Factors Affecting The Coral Reef Ecosystem in the ECA

The Steinhatchee Fisheries Management Area (SFMA), in planning and development for more than a decade, has just passed a major milestone, the construction of 452 of 500 planned “fisheries conservation reefs.” This project has been a long-term partnership between UF’s Fisheries and Aquatic Sciences and the Florida Fish and Wildlife Conservation Commission (FWC), with federal funding through Sport Fish Restoration for reef construction and NOAA Fisheries-MARFIN for research and monitoring.

The initial reef construction began in 2005, when Bill Lindberg, UF and Florida Sea Grant fisheries specialist, and his team placed a line of 40 standardized reefs, 160 cubes in groups of four, bracketing the Big Bend region of Florida. Reef cubes each weigh a ton and have a large central cavity sized for larger-bodied fish, like gag. These sites are used as fisheries independent monitoring stations intended to aid gag stock assessments and to evaluate the output of the conservation reefs now deployed in a 100-square-mile area permitted by the U.S. Army Corps of Engineers, about 18 miles west of Steinhatchee.

Conservation reef construction was just completed in mid-June under the direct supervision of Lindberg and his team. On June 9, Jon Dodrill and Keith Mille of FWC traveled to Steinhatchee to observe one of the final barge loads being deployed, as part of the oversight requirements for the federal grants program. And on June 16, Keith Mille and Bill Horn joined Lindberg’s team aboard the R/V Inquisitor to document representative reefs on the seafloor.

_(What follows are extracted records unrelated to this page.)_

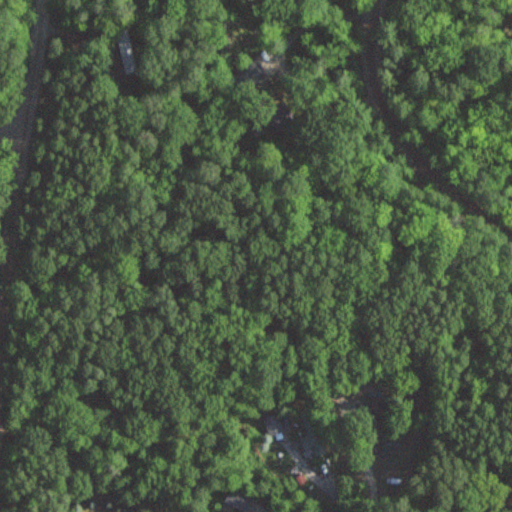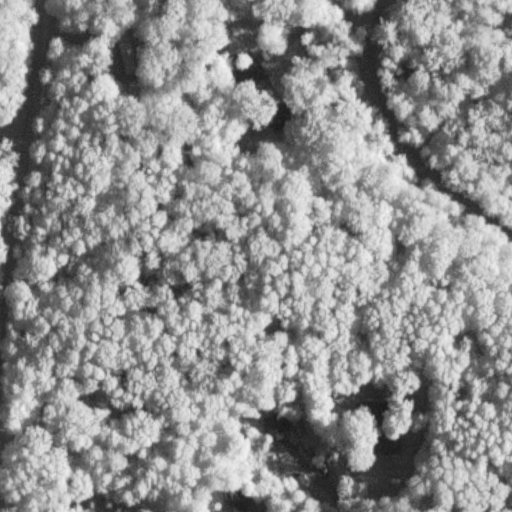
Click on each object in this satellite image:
building: (125, 49)
building: (249, 75)
road: (11, 129)
road: (402, 137)
road: (18, 168)
building: (344, 223)
building: (120, 376)
building: (273, 423)
building: (383, 425)
building: (311, 432)
building: (238, 497)
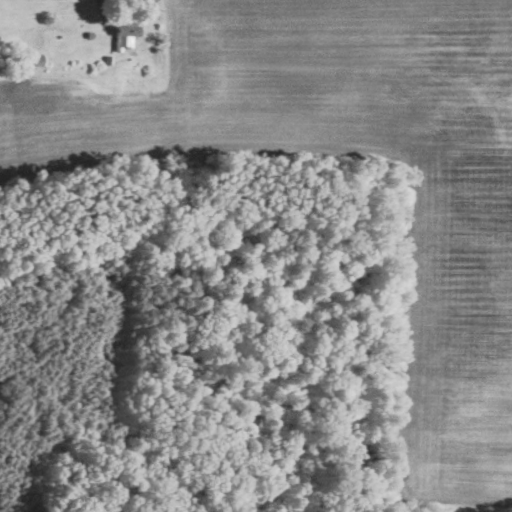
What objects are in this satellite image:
building: (125, 35)
building: (36, 59)
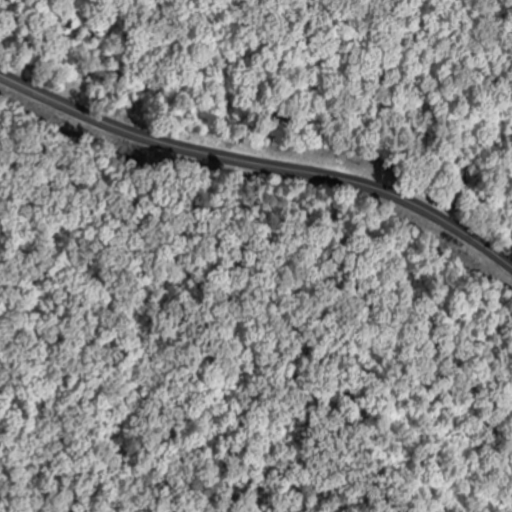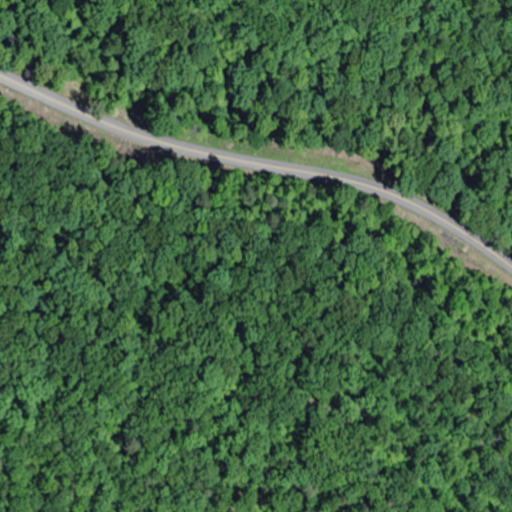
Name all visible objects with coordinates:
road: (258, 166)
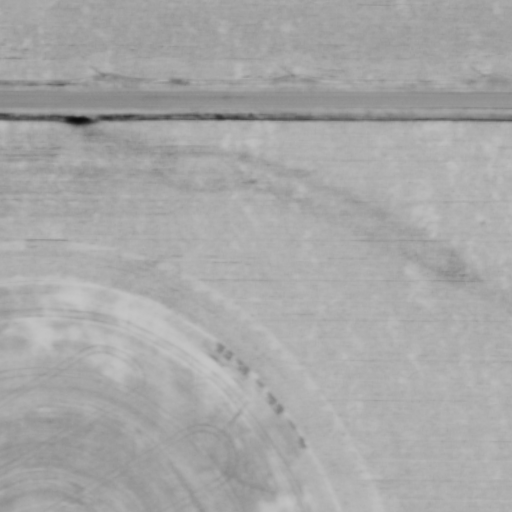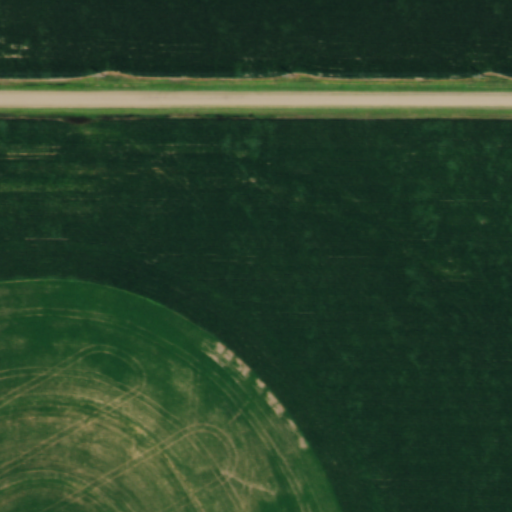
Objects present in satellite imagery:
road: (256, 99)
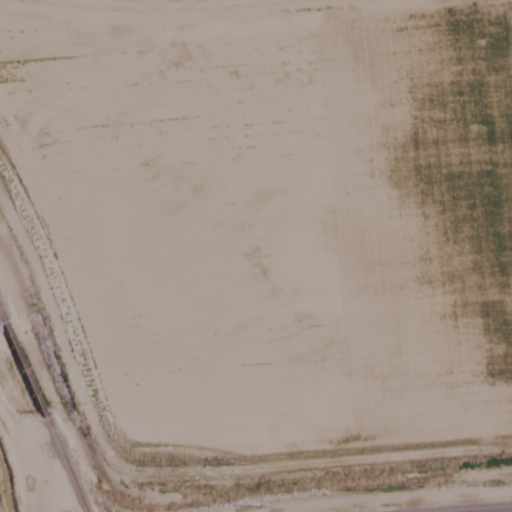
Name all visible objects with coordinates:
railway: (40, 418)
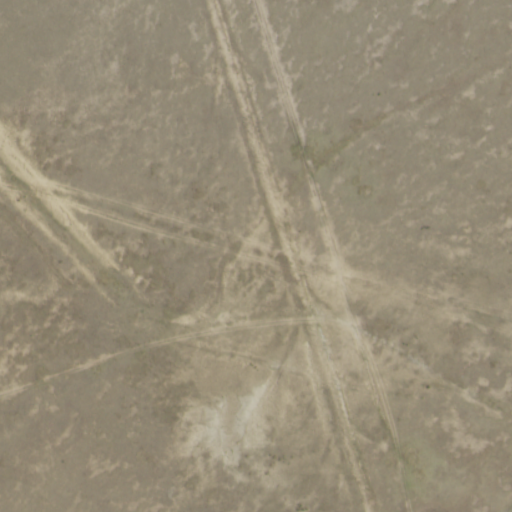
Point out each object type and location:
road: (297, 255)
road: (152, 384)
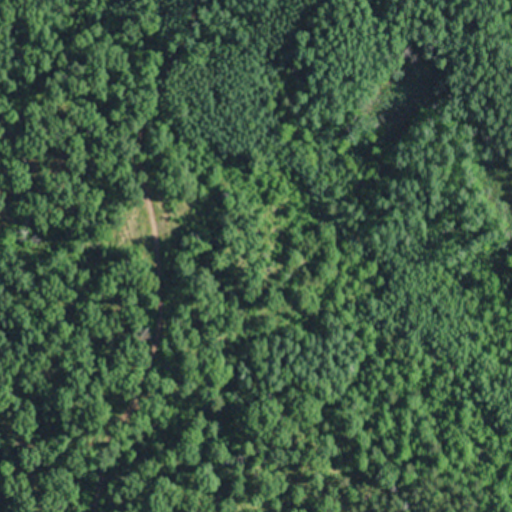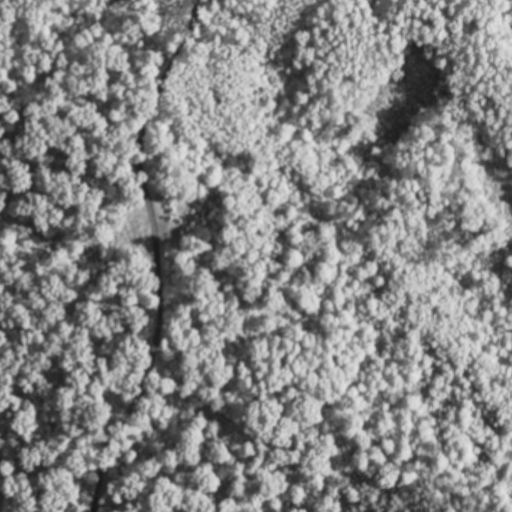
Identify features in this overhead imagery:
road: (157, 254)
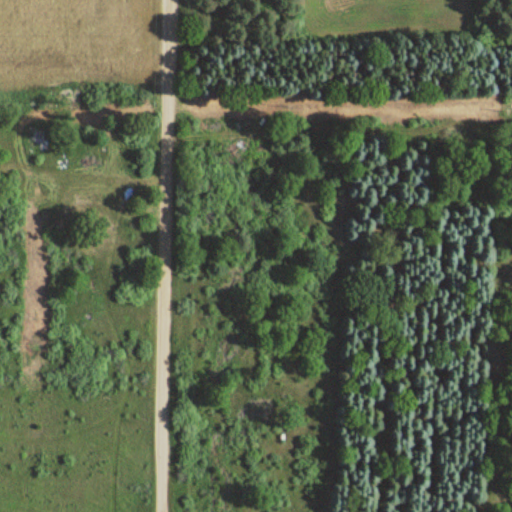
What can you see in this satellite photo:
road: (166, 256)
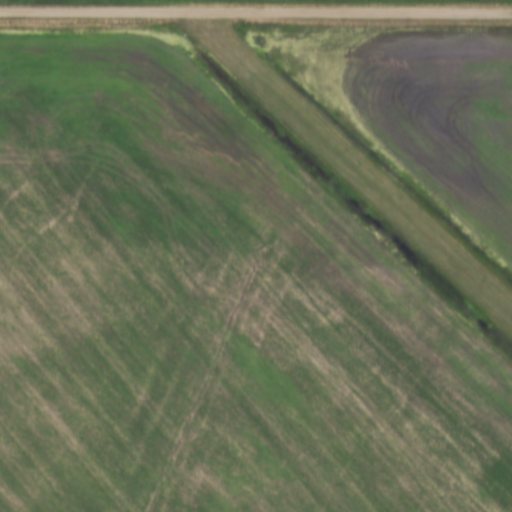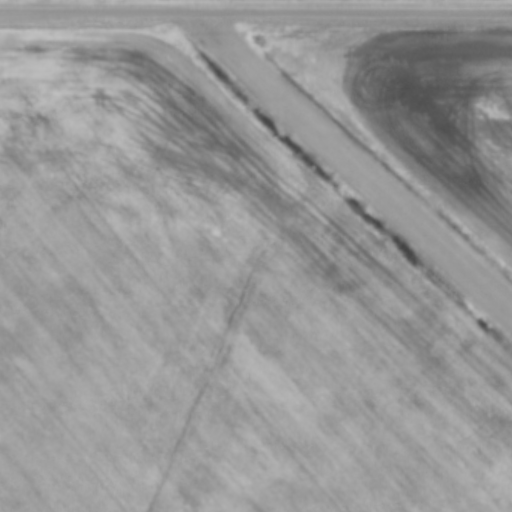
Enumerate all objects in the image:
road: (256, 6)
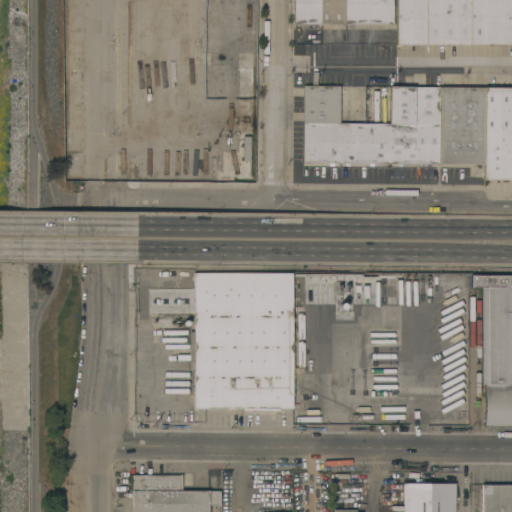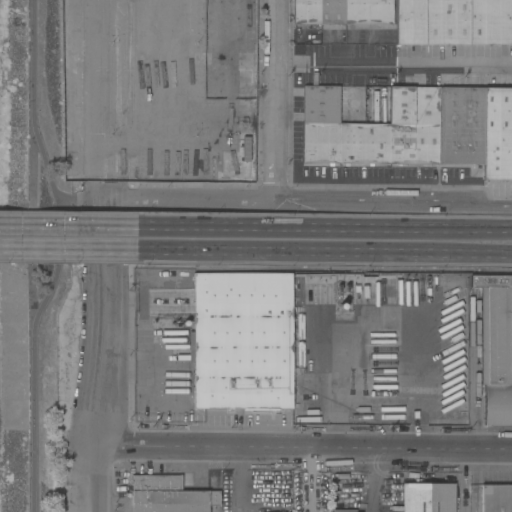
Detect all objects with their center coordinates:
building: (342, 11)
building: (342, 12)
building: (453, 21)
building: (454, 22)
road: (394, 68)
road: (277, 98)
building: (415, 128)
building: (371, 129)
building: (477, 129)
road: (190, 197)
road: (81, 200)
road: (394, 201)
road: (69, 228)
road: (325, 229)
road: (69, 250)
road: (325, 251)
road: (62, 256)
building: (309, 286)
building: (239, 294)
road: (383, 322)
building: (421, 332)
building: (241, 340)
building: (496, 346)
building: (496, 346)
road: (103, 354)
building: (242, 362)
road: (331, 431)
road: (422, 435)
road: (307, 446)
road: (311, 456)
road: (239, 457)
road: (311, 488)
road: (238, 490)
building: (167, 495)
building: (168, 495)
building: (427, 497)
building: (428, 497)
building: (496, 497)
building: (496, 498)
road: (398, 499)
building: (344, 510)
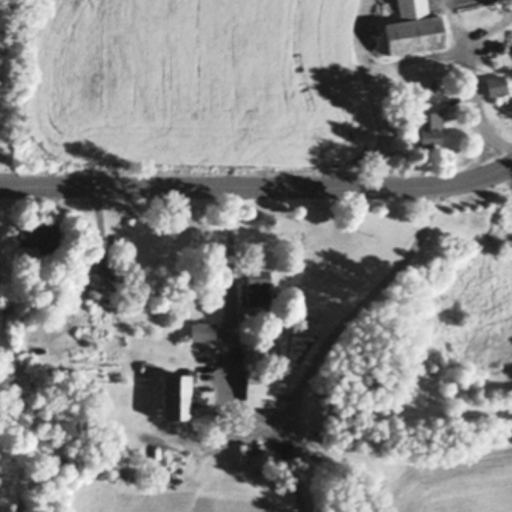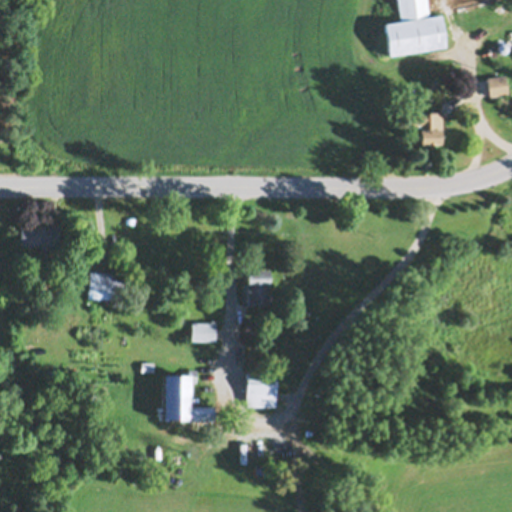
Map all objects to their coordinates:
building: (414, 26)
building: (409, 30)
building: (510, 32)
building: (503, 48)
building: (497, 83)
building: (493, 86)
road: (484, 96)
building: (427, 122)
building: (421, 129)
road: (257, 188)
building: (40, 235)
building: (35, 237)
building: (104, 283)
building: (255, 283)
building: (101, 286)
building: (250, 286)
building: (203, 329)
building: (267, 330)
building: (198, 331)
building: (27, 355)
building: (147, 366)
building: (256, 382)
building: (261, 387)
building: (182, 395)
building: (173, 399)
road: (291, 422)
building: (252, 447)
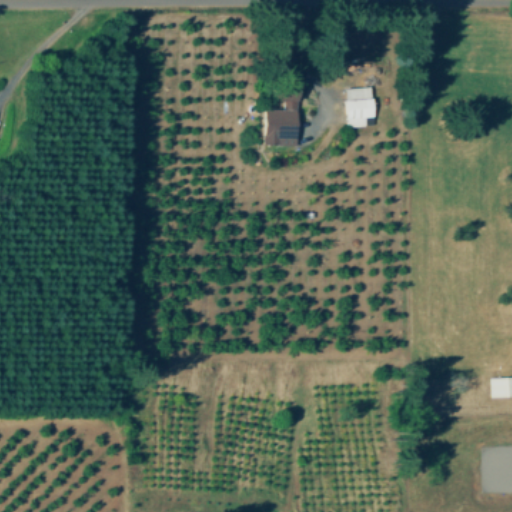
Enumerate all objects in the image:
road: (38, 40)
road: (304, 64)
building: (357, 103)
building: (358, 104)
building: (282, 116)
building: (283, 116)
crop: (366, 332)
building: (500, 384)
building: (500, 385)
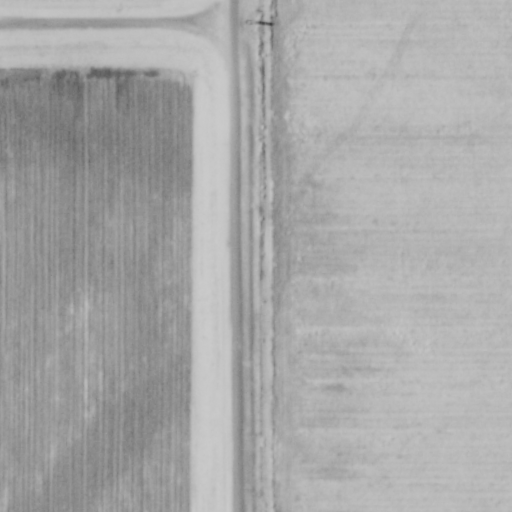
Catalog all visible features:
road: (116, 10)
crop: (393, 255)
wastewater plant: (138, 256)
road: (236, 256)
wastewater plant: (99, 284)
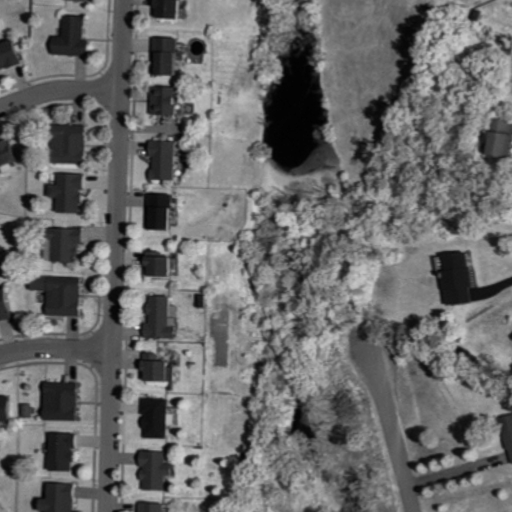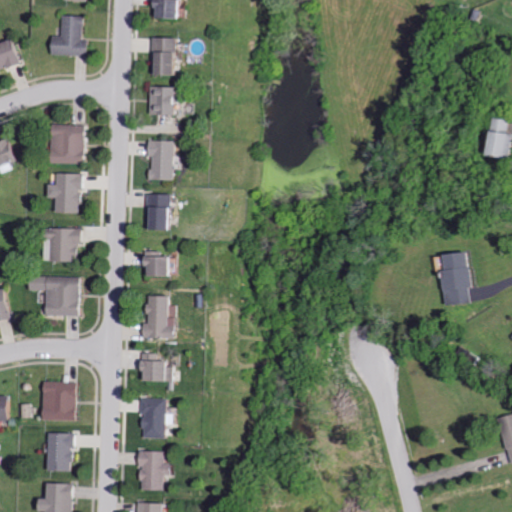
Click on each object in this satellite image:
building: (84, 0)
building: (169, 7)
building: (176, 10)
building: (73, 33)
building: (76, 37)
building: (10, 52)
building: (11, 54)
building: (168, 54)
building: (173, 54)
road: (58, 85)
building: (165, 100)
building: (172, 100)
building: (504, 137)
building: (73, 141)
building: (74, 143)
building: (7, 153)
building: (10, 154)
building: (164, 159)
building: (170, 159)
building: (69, 189)
building: (73, 192)
building: (161, 209)
building: (167, 210)
building: (67, 237)
building: (68, 243)
road: (115, 255)
building: (158, 262)
building: (167, 264)
building: (463, 278)
building: (66, 290)
building: (65, 293)
building: (6, 304)
building: (6, 306)
building: (162, 317)
building: (168, 317)
road: (56, 346)
building: (158, 367)
building: (164, 367)
building: (66, 397)
building: (67, 400)
building: (5, 407)
building: (155, 415)
building: (162, 417)
building: (509, 427)
road: (395, 433)
building: (63, 447)
building: (67, 450)
building: (156, 466)
building: (162, 469)
road: (455, 471)
building: (62, 496)
building: (64, 498)
building: (151, 507)
building: (158, 507)
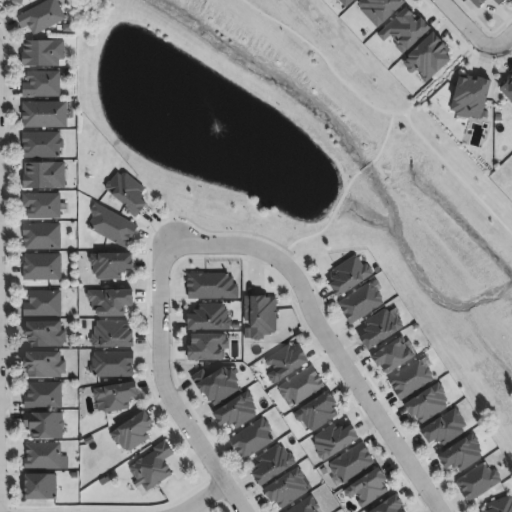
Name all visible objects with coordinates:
building: (16, 1)
building: (17, 1)
building: (341, 3)
building: (479, 3)
building: (482, 3)
building: (377, 9)
building: (378, 10)
building: (40, 15)
building: (40, 15)
road: (463, 27)
building: (403, 28)
building: (403, 32)
road: (500, 45)
building: (42, 52)
building: (42, 52)
building: (426, 57)
building: (40, 83)
building: (42, 83)
building: (506, 88)
building: (506, 88)
road: (360, 89)
building: (469, 96)
building: (43, 113)
building: (44, 113)
fountain: (199, 121)
building: (41, 143)
building: (41, 144)
park: (306, 165)
road: (458, 168)
building: (42, 174)
building: (44, 174)
road: (349, 190)
building: (127, 191)
building: (125, 192)
building: (41, 204)
building: (40, 205)
building: (111, 224)
building: (109, 225)
building: (40, 235)
building: (42, 236)
building: (110, 264)
building: (109, 265)
building: (41, 266)
building: (41, 266)
building: (348, 274)
building: (349, 274)
building: (211, 285)
building: (209, 286)
building: (44, 300)
building: (108, 300)
building: (107, 302)
building: (358, 302)
building: (41, 303)
building: (359, 303)
building: (261, 315)
building: (258, 316)
building: (208, 317)
building: (209, 317)
building: (379, 327)
building: (378, 328)
building: (46, 330)
building: (45, 332)
building: (111, 333)
building: (109, 334)
road: (324, 341)
building: (206, 346)
building: (205, 347)
building: (390, 355)
building: (391, 355)
building: (284, 361)
building: (45, 362)
building: (284, 362)
building: (43, 363)
building: (111, 363)
building: (112, 363)
building: (409, 379)
building: (409, 380)
building: (215, 384)
building: (215, 384)
building: (301, 386)
building: (300, 387)
road: (164, 388)
building: (44, 393)
building: (41, 394)
building: (115, 395)
building: (117, 396)
building: (425, 404)
building: (426, 404)
building: (236, 411)
building: (236, 411)
building: (317, 411)
building: (314, 412)
building: (43, 424)
building: (42, 425)
building: (443, 427)
building: (445, 428)
building: (134, 431)
building: (131, 432)
building: (251, 438)
building: (253, 439)
building: (332, 439)
building: (333, 439)
building: (459, 453)
building: (459, 454)
building: (43, 455)
building: (43, 456)
building: (271, 463)
building: (272, 464)
building: (349, 464)
building: (350, 464)
building: (152, 465)
building: (149, 468)
building: (476, 480)
building: (476, 480)
building: (39, 486)
building: (39, 486)
building: (367, 487)
building: (285, 488)
building: (366, 488)
building: (284, 489)
road: (203, 500)
building: (389, 505)
building: (499, 505)
building: (500, 505)
building: (304, 506)
building: (305, 506)
building: (388, 506)
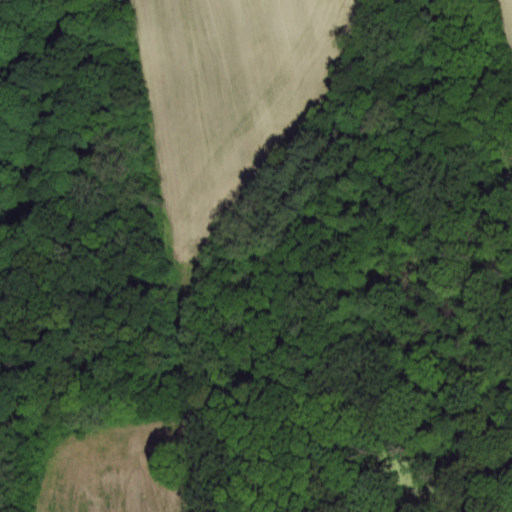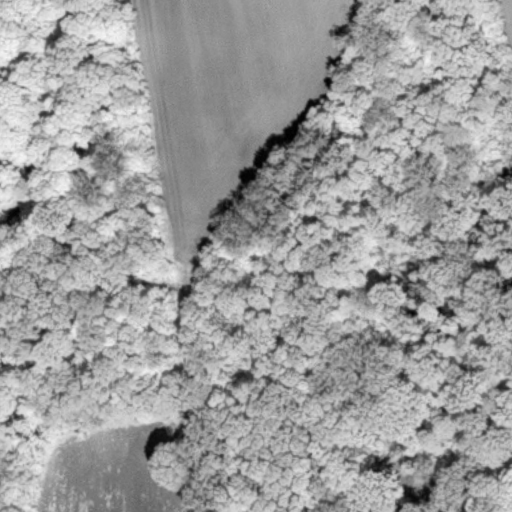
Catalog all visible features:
crop: (241, 112)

Fisheries for long-lived reef fish like gag are typically sustained by periodic strong year classes, and the SFMA is attempting to maximize that potential. Like the evaluation reefs, these new conservation reefs are each composed of four cubes, or about four tons of concrete modules per patch reef. The locations were randomly spread over a 100 square-mile-area and will not be made public, so as to minimize directed fishing. As part of the overall plan, the SFMA also has a 5 square-mile area designated for public fishing reefs, located in the northern corner of the larger permit area. Four 16-cube fishing reefs were built in 2007 in cooperation with the Taylor County Board of Commissioners, UF and FWC. Enhancements of the fishing reefs are planned for the SFMA as funding is available.